Wspólne weekendy z psem za miastem stają się hitem, wśród właścicieli psów rasowych, zwłaszcza tych, które sprawiają problemy wychowawcze. Największą popularnością cieszą się weekendy integracyjne połączone ze szkoleniem przypominającym konsultacje u srogiej Superniani. Jednym z organizatorów takich wyjazdów jest Ośrodek Szkolenia Psów Pastel z Zabrza.

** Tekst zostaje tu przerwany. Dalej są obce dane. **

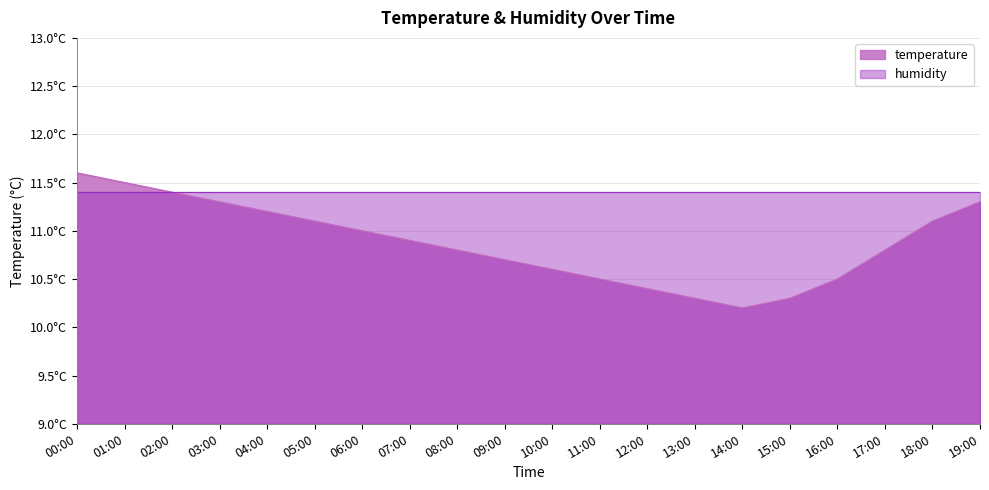

What is the value of the 8th point from the left?

10.9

Prostują szczeniaki podczas weekendów
Tokaj, trzymiesięczny york terier przyjechał na Szczeniaczkowo, bo nie dawał żyć domownikom. Pomimo swojego niewielkiego wzrostu i młodego wieku psiak był agresywny i warczał na inne psy, także te przyjacielsko nastawione. Podobnie było z trzymiesięcznym bokserem Bazylem, który nie potrafił bawić się z innymi psami, przez co był izolowany przez grupę, nie tylko psich przedszkolaków, ale i psów dorosłych w swoim sąsiedztwie. Zorganizowane w Ustroniu Szczeniaczkowo miało na celu pomoc zarówno psom z problemami, jak i właścicielom rozkładającym bezradnie ręce nad psiakiem – „pogromcom”.
– Psów z problemami wychowawczymi w Polsce są tysiące, znikomy odsetek z nich uzyskuje pomoc specjalistów, przez co z wiekiem ich stan się pogarsza, psy stają się agresywniejsze i bardziej nieufne. Dotyczy to także psów rasowych, i to nie tylko ras powszechnie uważanych za trudne w wychowaniu – wyjaśnia Alicja Duda, organizatorka Szczeniaczkowa i trenerka z Ośrodka Szkolenia Psów Pastel.

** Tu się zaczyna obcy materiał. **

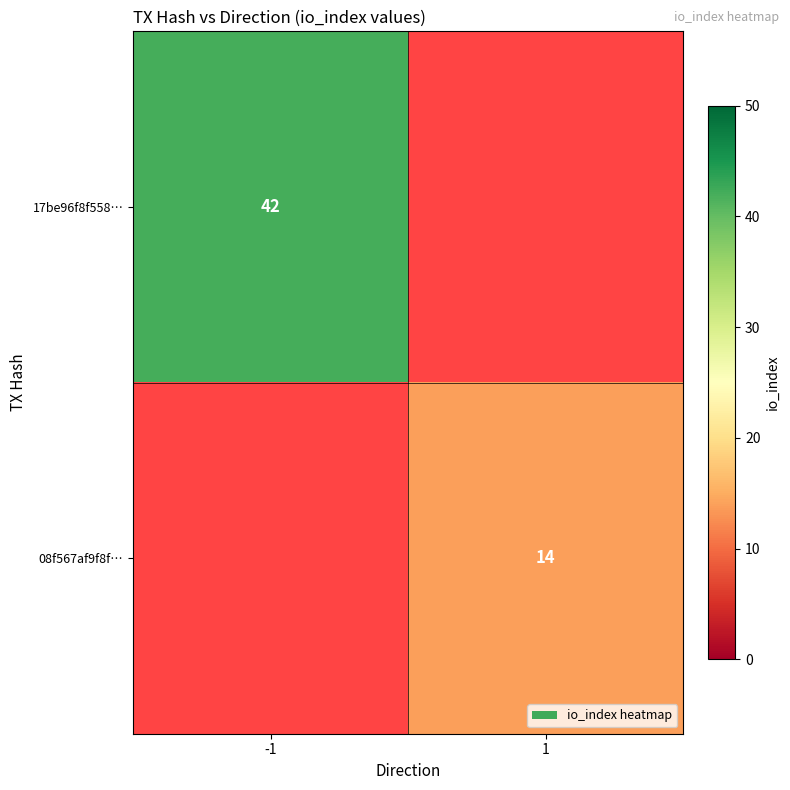

The value of 08f567af9f8f… at 1 is 14. True or false?

True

Kluczem do poradzenia sobie z problematycznymi szczeniakami stają się coraz częściej wyjazdy integracyjne psa i opiekuna, podczas których psiak uczy się manier, odzwyczaja się go także od złych nawyków oraz uczy nowych, pozytywnych. Zyskują także właściciele, którzy na specjalnych seminariach uczą się o psim instynkcie, diecie oraz … zarządzaniu czasem zabawy z psem. Poznają również sposoby, dzięki którym mogą rozgryźć psie myśli.
A wszystko zaczęło się u Wuja Sama
Moda na tego typu wyjazdy z psem połączone ze szkoleniem i zabawą przywędrowała do nas z Wielkiej Brytanii i Stanów Zjednoczonych, gdzie wyjazdy weekendowe - człowiek plus pies cieszą się ogromną popularnością, zwłaszcza wśród właścicieli psów rasowych. - Szczeniaczkowo jest próbą zaadoptowania tego trendu na gruncie Polskim. Staraliśmy się tak dostosować program wyjazdu, żeby zachęcić przede wszystkim właścicieli najmłodszych psów a także rodziny, które kupiły psy z myślą o miłym towarzyszu zabaw dla dzieci – wyjaśnia Alicja Duda, trenerka i pomysłodawczyni Szczeniaczkowa.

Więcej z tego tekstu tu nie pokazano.